Uber expects to launch robotaxis in a major U.S. city by next year and is throwing “multi-hundred-million” support behind Nuro to get there.

Then Tesla (TSLA) is rolling out its own robotaxi pilot, and not quietly. According to Business Insider, Tesla told employees it would begin robotaxi operations in San Francisco this weekend, a follow-up to last month’s Austin debut.

But early feedback hasn’t been great, with critics panning the user experience.

Betting against Elon Musk, however, has often been a losing game, and with Tesla’s infrastructure, AV ambitions, and political influence, few would rule out a comeback.

The Endgame? It’s all about cost

For now, ride-hailing companies insist AVs will “work alongside drivers.” But the writing’s on the wall, especially as pressure builds around gig worker reclassification and margins shrink.
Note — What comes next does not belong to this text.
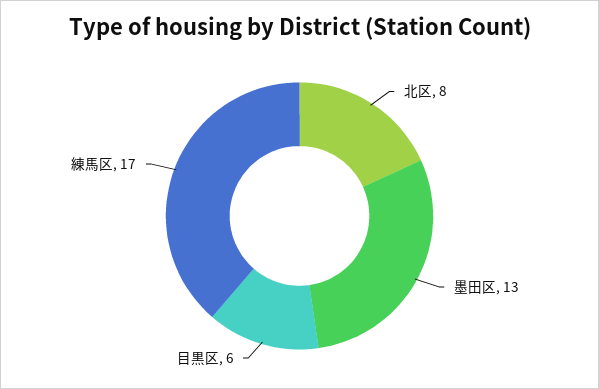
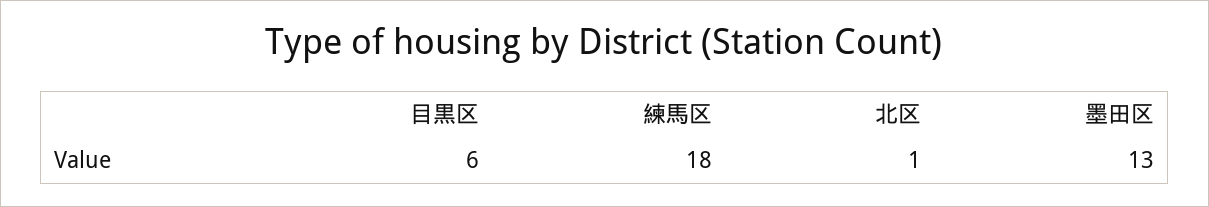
北区: 8 -> 1
練馬区: 17 -> 18

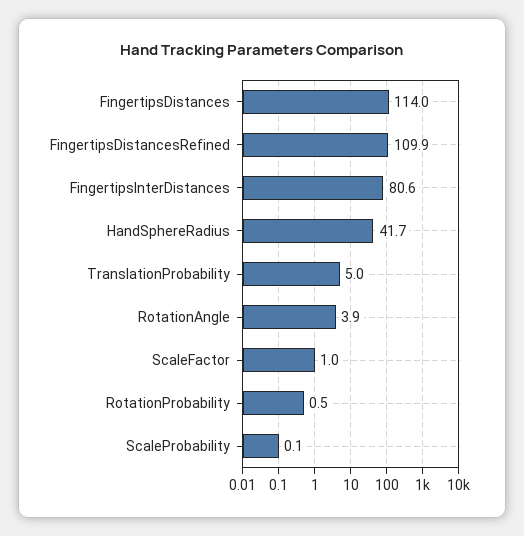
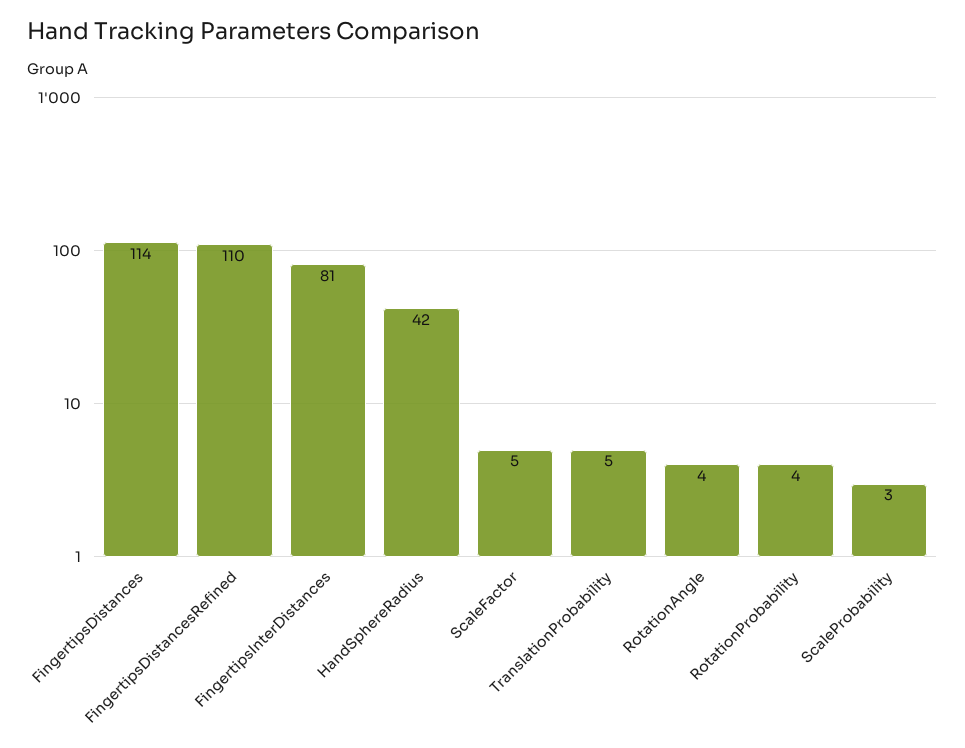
ScaleFactor: 1 -> 5
RotationProbability: 0.5 -> 4
ScaleProbability: 0.1 -> 3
“Autonomous vehicles have a superior cost structure,” Morningstar analyst Mark Giarelli noted in May. “The mandatory classification of gig workers as full-time employees could compress margins and hurt the company.”

In the meantime, Lyft stock is up 10.9% YTD, while Uber has surged 51.3%. Tesla, on the other hand, is down 21.7% in 2025, but that could change fast if its robotaxi rollout gets back on track.